Print the text of every record below exactly as it reads, line for line, and leave out the pictures.

***** Task data *****

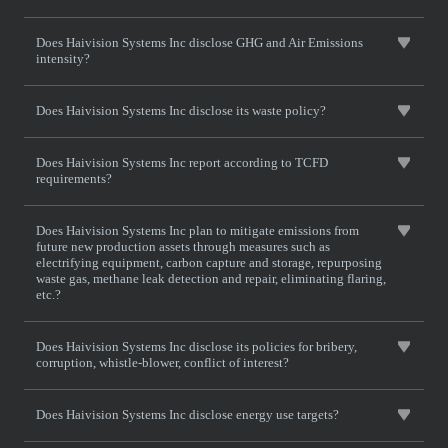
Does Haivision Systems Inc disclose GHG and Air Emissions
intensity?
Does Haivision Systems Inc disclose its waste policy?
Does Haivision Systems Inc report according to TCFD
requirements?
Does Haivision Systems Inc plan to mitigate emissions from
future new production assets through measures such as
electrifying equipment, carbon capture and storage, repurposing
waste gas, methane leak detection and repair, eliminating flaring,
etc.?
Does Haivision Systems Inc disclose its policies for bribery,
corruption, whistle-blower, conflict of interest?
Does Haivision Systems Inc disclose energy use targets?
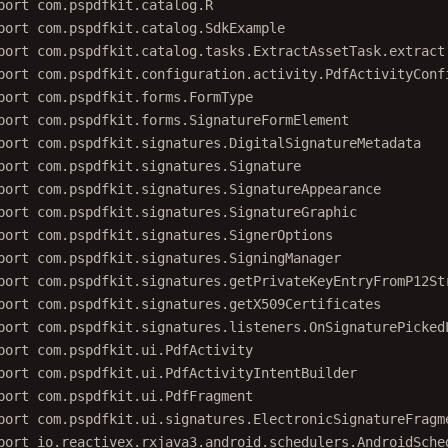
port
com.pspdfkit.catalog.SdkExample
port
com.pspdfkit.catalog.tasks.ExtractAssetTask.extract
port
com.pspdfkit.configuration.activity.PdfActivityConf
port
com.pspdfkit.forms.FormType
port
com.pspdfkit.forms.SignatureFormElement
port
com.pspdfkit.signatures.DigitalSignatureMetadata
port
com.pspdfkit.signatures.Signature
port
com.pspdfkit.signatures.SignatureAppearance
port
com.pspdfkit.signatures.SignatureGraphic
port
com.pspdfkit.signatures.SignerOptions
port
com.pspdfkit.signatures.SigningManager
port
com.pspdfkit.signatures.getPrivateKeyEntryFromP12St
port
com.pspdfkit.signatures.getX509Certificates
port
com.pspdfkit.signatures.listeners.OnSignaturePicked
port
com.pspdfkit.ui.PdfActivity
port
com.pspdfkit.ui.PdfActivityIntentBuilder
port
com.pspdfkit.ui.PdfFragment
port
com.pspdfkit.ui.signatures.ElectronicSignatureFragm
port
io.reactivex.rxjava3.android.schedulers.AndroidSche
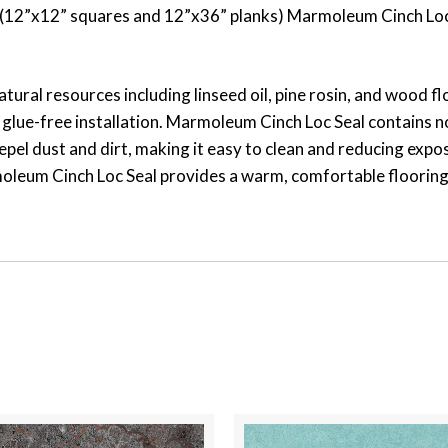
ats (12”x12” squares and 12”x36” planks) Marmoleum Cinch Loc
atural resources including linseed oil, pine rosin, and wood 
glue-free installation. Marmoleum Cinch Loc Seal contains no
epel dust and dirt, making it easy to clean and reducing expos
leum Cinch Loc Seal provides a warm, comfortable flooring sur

*****

__Task output__:
Does Haivision Systems Inc disclose GHG and Air Emissions
intensity?
Does Haivision Systems Inc disclose its waste policy?
Does Haivision Systems Inc report according to TCFD
requirements?
Does Haivision Systems Inc plan to mitigate emissions from
future new production assets through measures such as
electrifying equipment, carbon capture and storage, repurposing
waste gas, methane leak detection and repair, eliminating flaring,
etc.?
Does Haivision Systems Inc disclose its policies for bribery,
corruption, whistle-blower, conflict of interest?
Does Haivision Systems Inc disclose energy use targets?
port
com.pspdfkit.catalog.SdkExample
port
com.pspdfkit.catalog.tasks.ExtractAssetTask.extract
port
com.pspdfkit.configuration.activity.PdfActivityConf
port
com.pspdfkit.forms.FormType
port
com.pspdfkit.forms.SignatureFormElement
port
com.pspdfkit.signatures.DigitalSignatureMetadata
port
com.pspdfkit.signatures.Signature
port
com.pspdfkit.signatures.SignatureAppearance
port
com.pspdfkit.signatures.SignatureGraphic
port
com.pspdfkit.signatures.SignerOptions
port
com.pspdfkit.signatures.SigningManager
port
com.pspdfkit.signatures.getPrivateKeyEntryFromP12St
port
com.pspdfkit.signatures.getX509Certificates
port
com.pspdfkit.signatures.listeners.OnSignaturePicked
port
com.pspdfkit.ui.PdfActivity
port
com.pspdfkit.ui.PdfActivityIntentBuilder
port
com.pspdfkit.ui.PdfFragment
port
com.pspdfkit.ui.signatures.ElectronicSignatureFragm
port
io.reactivex.rxjava3.android.schedulers.AndroidSche
ats (12”x12” squares and 12”x36” planks) Marmoleum Cinch Loc
atural resources including linseed oil, pine rosin, and wood 
glue-free installation. Marmoleum Cinch Loc Seal contains no
epel dust and dirt, making it easy to clean and reducing expos
leum Cinch Loc Seal provides a warm, comfortable flooring sur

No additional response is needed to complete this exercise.